# [Task item]
Whichever lines of the material contain "Page", copy each of them.

# [Data excerpts]
========================

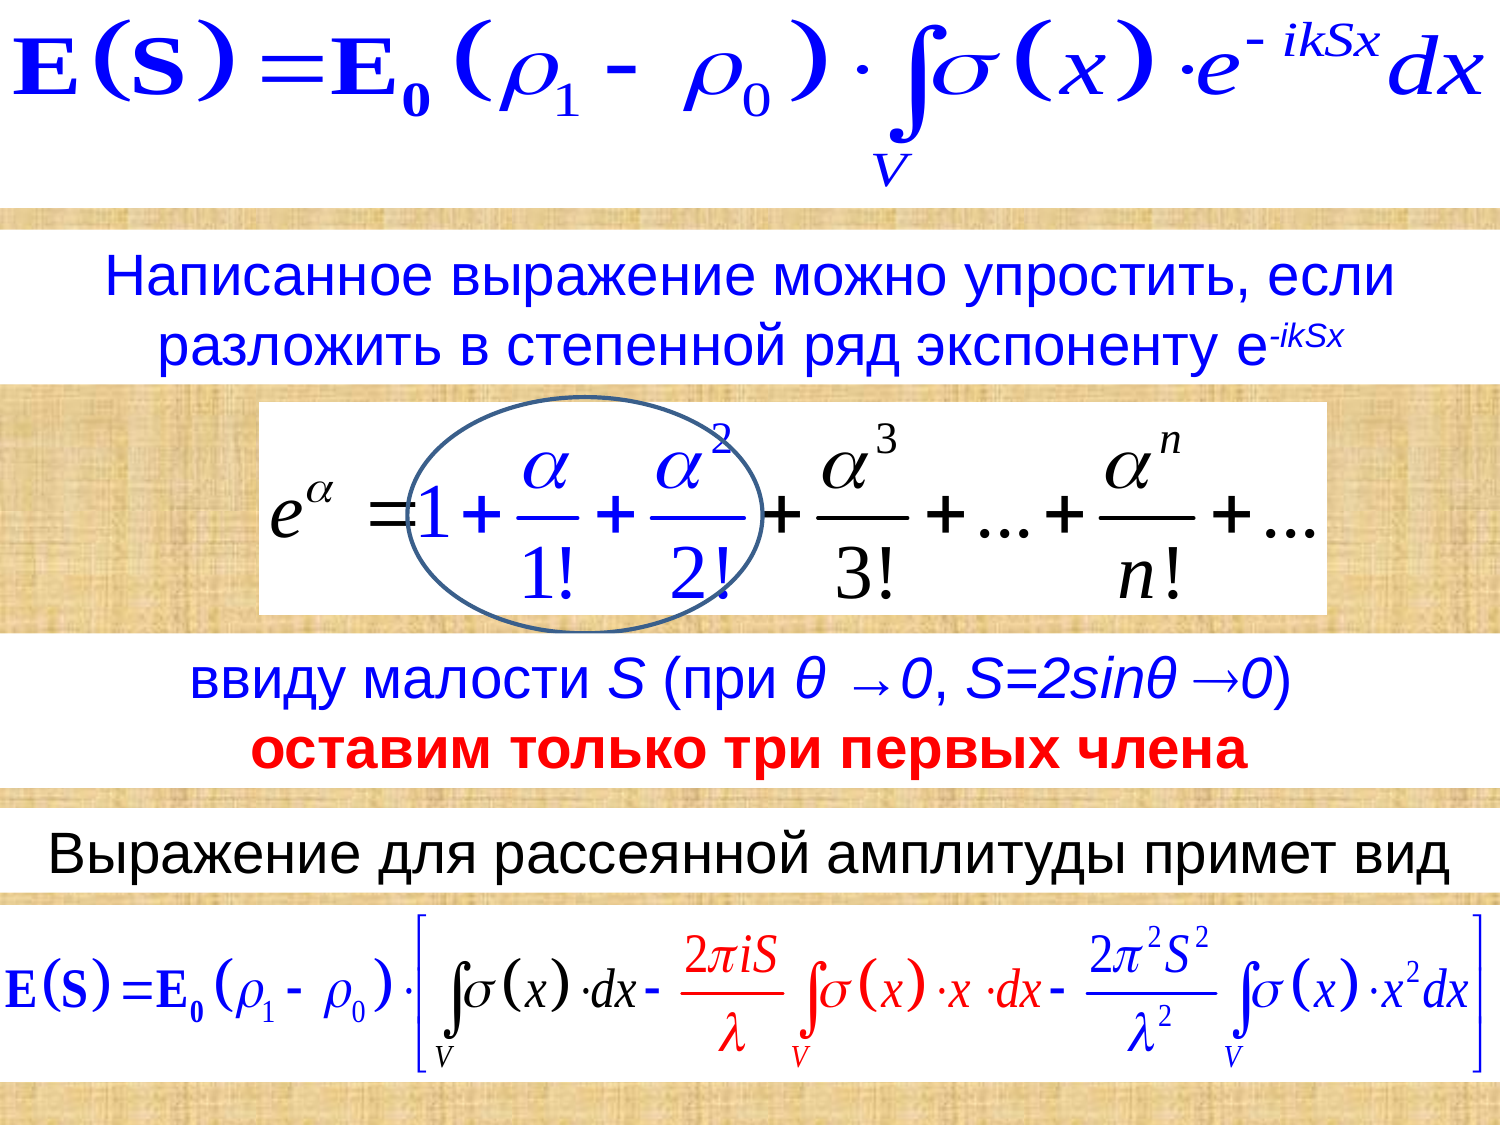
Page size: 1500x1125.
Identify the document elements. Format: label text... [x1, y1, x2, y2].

text_box [508, 624, 662, 633]
picture [0, 1083, 1500, 1125]
text_box [538, 394, 632, 399]
text_box Написанное выражение можно упростить, если разложить в степенной ряд экспоненту e-ikSx [0, 229, 1500, 385]
picture [0, 209, 1500, 229]
picture [0, 893, 1500, 904]
text_box Выражение для рассеянной амплитуды примет вид [0, 808, 1500, 893]
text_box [0, 904, 1500, 1083]
picture [0, 385, 1500, 633]
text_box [0, 0, 1500, 209]
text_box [259, 401, 1327, 616]
text_box ввиду малости S (при θ →0, S=2sinθ 0) оставим только три первых члена [0, 633, 1500, 788]
picture [0, 788, 1500, 808]
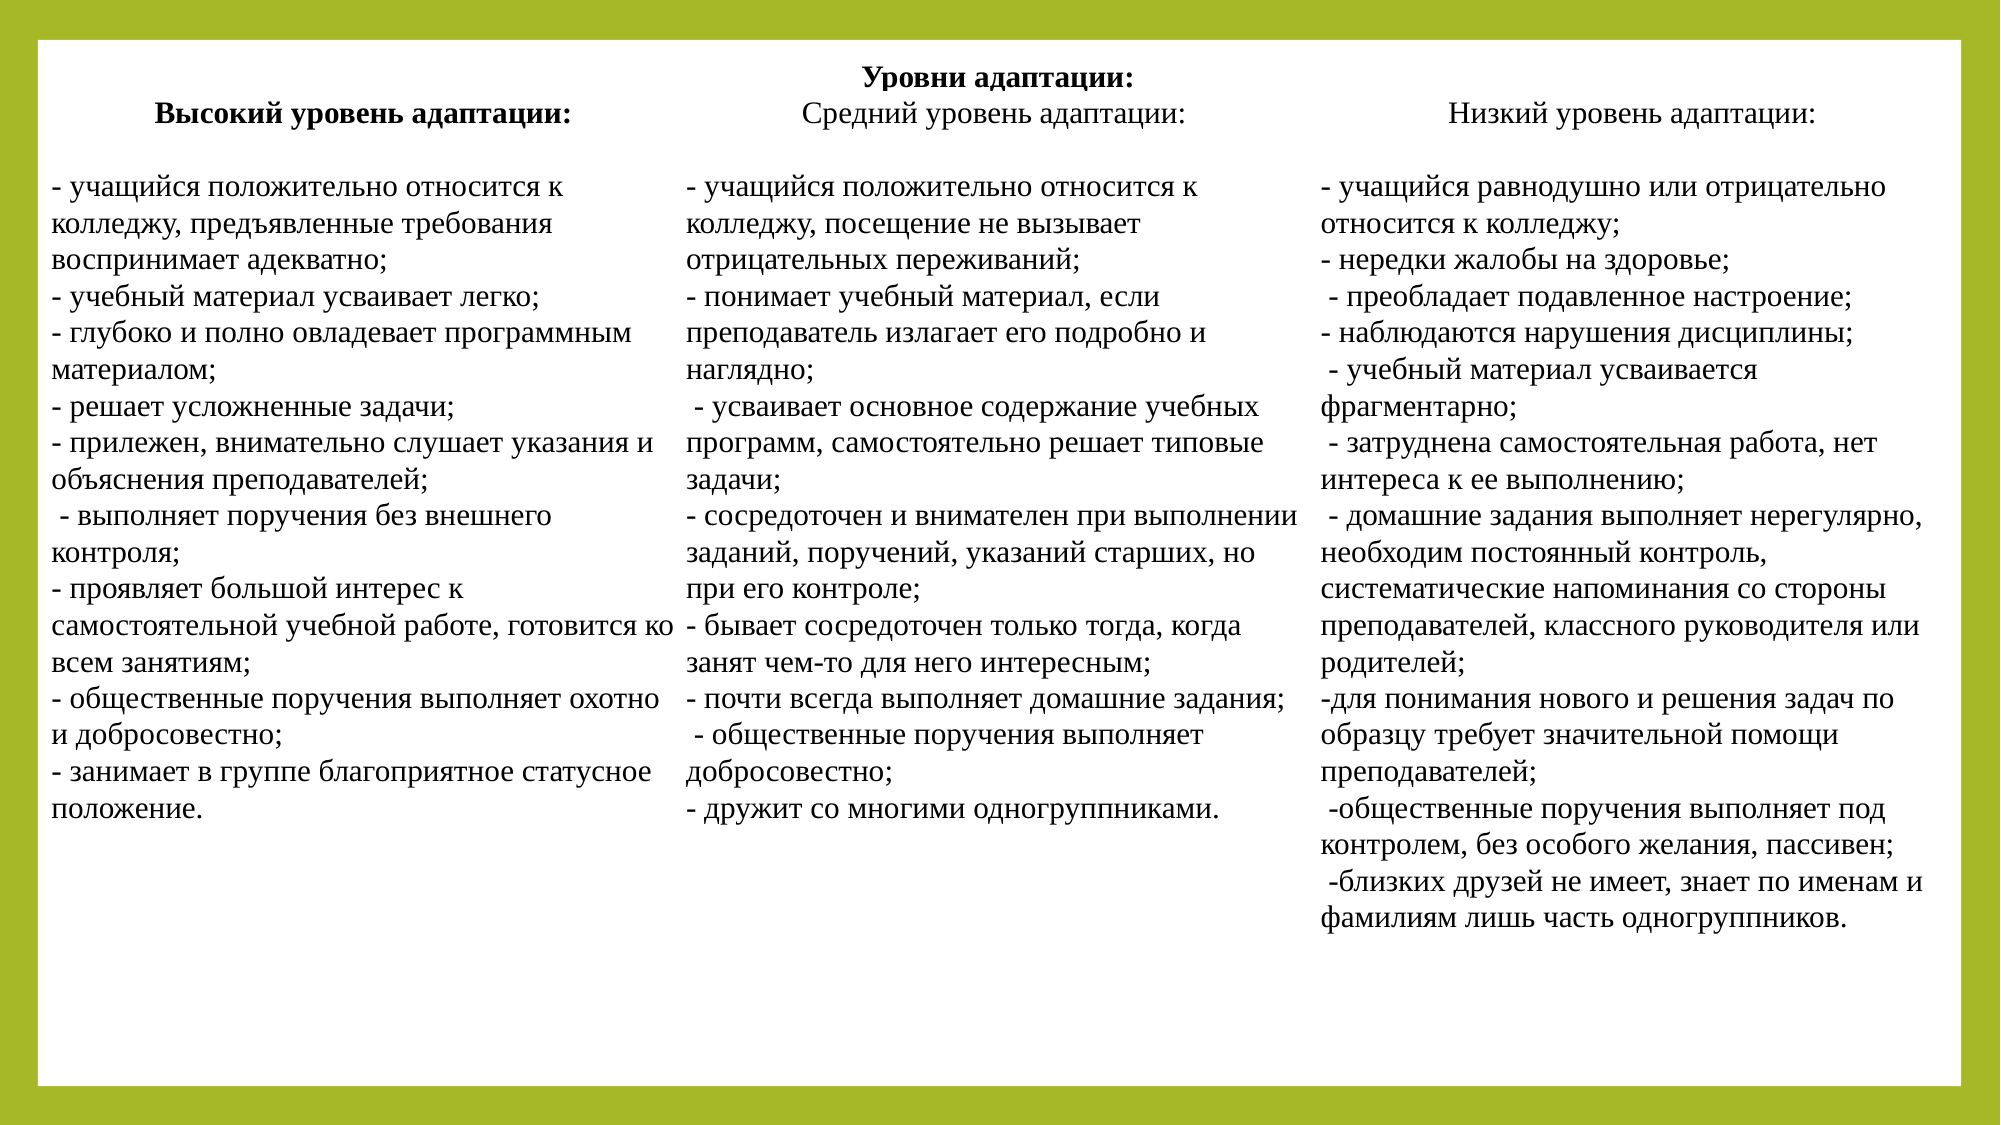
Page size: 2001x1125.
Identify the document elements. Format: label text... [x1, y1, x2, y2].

table_header Уровни адаптации: [47, 58, 1949, 91]
table_cell Высокий уровень адаптации: [47, 97, 680, 166]
table_cell - учащийся положительно относится к колледжу, посещение не вызывает отрицательных переживаний; - понимает учебный материал, если преподаватель излагает его подробно и наглядно; - усваивает основное содержание учебных программ, самостоятельно решает типовые задачи; - сосредоточен и внимателен при выполнении заданий, поручений, указаний старших, но при его контроле; - бывает сосредоточен только тогда, когда занят чем-то для него интересным; - почти всегда выполняет домашние задания; - общественные поручения выполняет добросовестно; - дружит со многими одногруппниками. [682, 168, 1315, 1065]
table_cell Низкий уровень адаптации: [1316, 97, 1949, 166]
table_cell - учащийся положительно относится к колледжу, предъявленные требования воспринимает адекватно; - учебный материал усваивает легко; - глубоко и полно овладевает программным материалом; - решает усложненные задачи; - прилежен, внимательно слушает указания и объяснения преподавателей; - выполняет поручения без внешнего контроля; - проявляет большой интерес к самостоятельной учебной работе, готовится ко всем занятиям; - общественные поручения выполняет охотно и добросовестно; - занимает в группе благоприятное статусное положение. [47, 168, 680, 1065]
table_cell - учащийся равнодушно или отрицательно относится к колледжу; - нередки жалобы на здоровье; - преобладает подавленное настроение; - наблюдаются нарушения дисциплины; - учебный материал усваивается фрагментарно; - затруднена самостоятельная работа, нет интереса к ее выполнению; - домашние задания выполняет нерегулярно, необходим постоянный контроль, систематические напоминания со стороны преподавателей, классного руководителя или родителей; -для понимания нового и решения задач по образцу требует значительной помощи преподавателей; -общественные поручения выполняет под контролем, без особого желания, пассивен; -близких друзей не имеет, знает по именам и фамилиям лишь часть одногруппников. [1316, 168, 1949, 1065]
table_cell Средний уровень адаптации: [682, 97, 1315, 166]
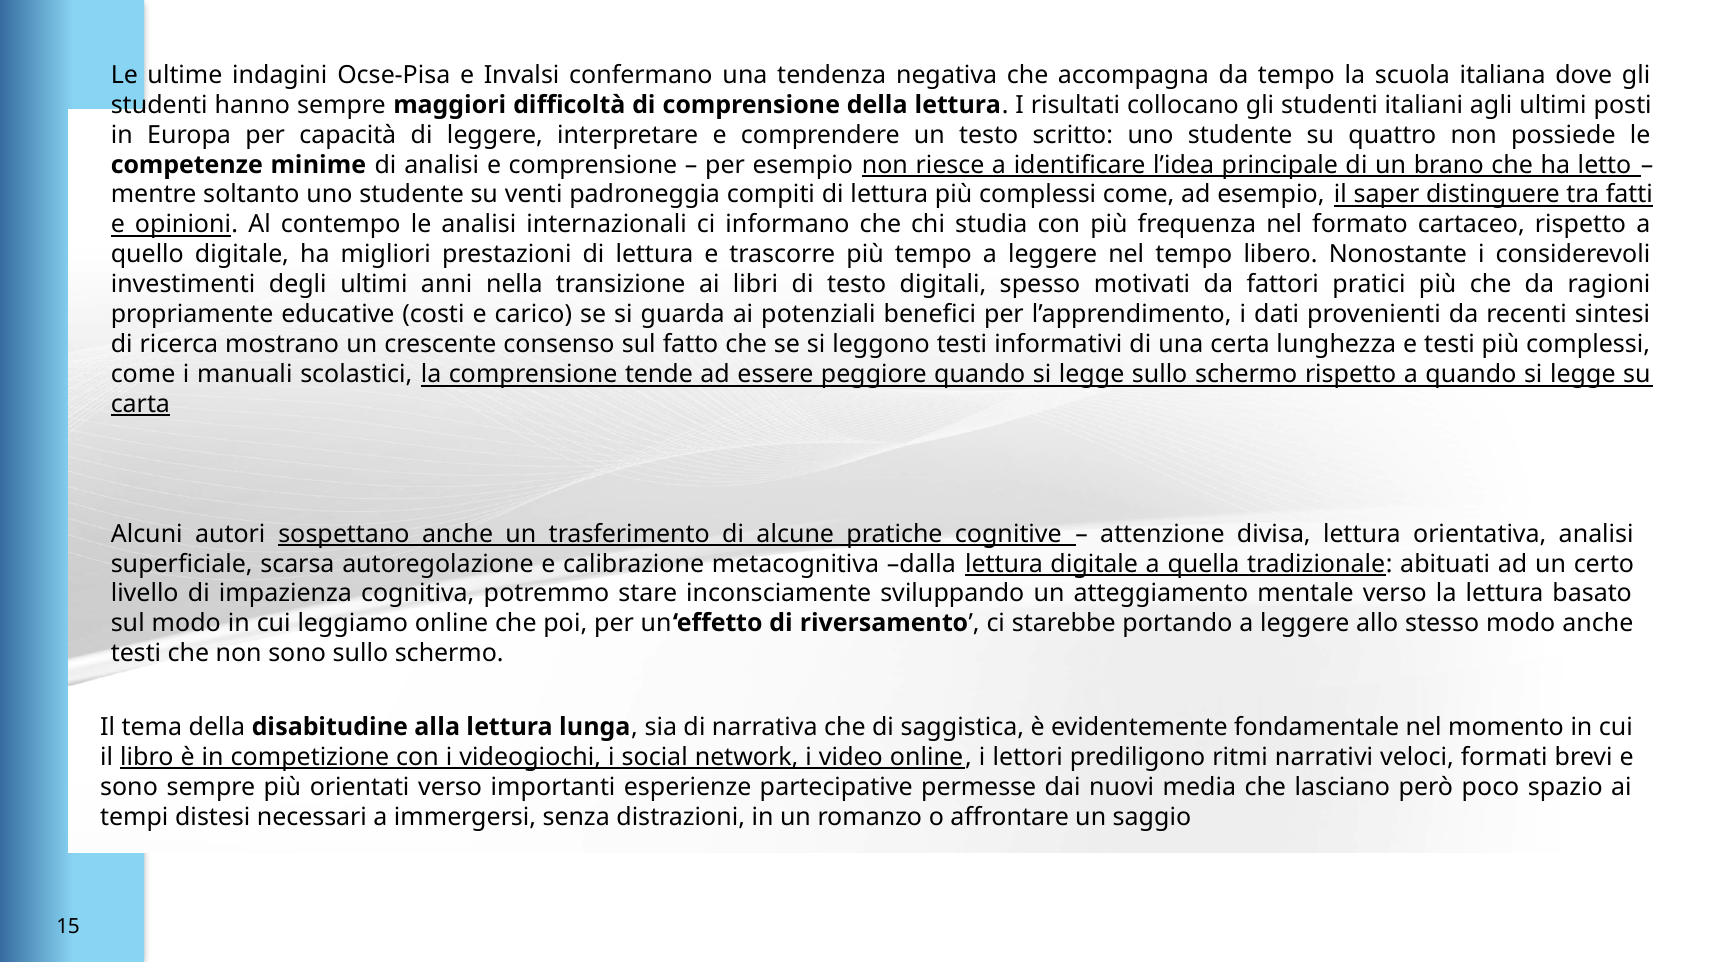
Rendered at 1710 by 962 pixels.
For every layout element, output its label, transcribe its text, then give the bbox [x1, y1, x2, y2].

========================

# [Exercise result]
Page size: 1500x1125.
Page size: 2001x1125.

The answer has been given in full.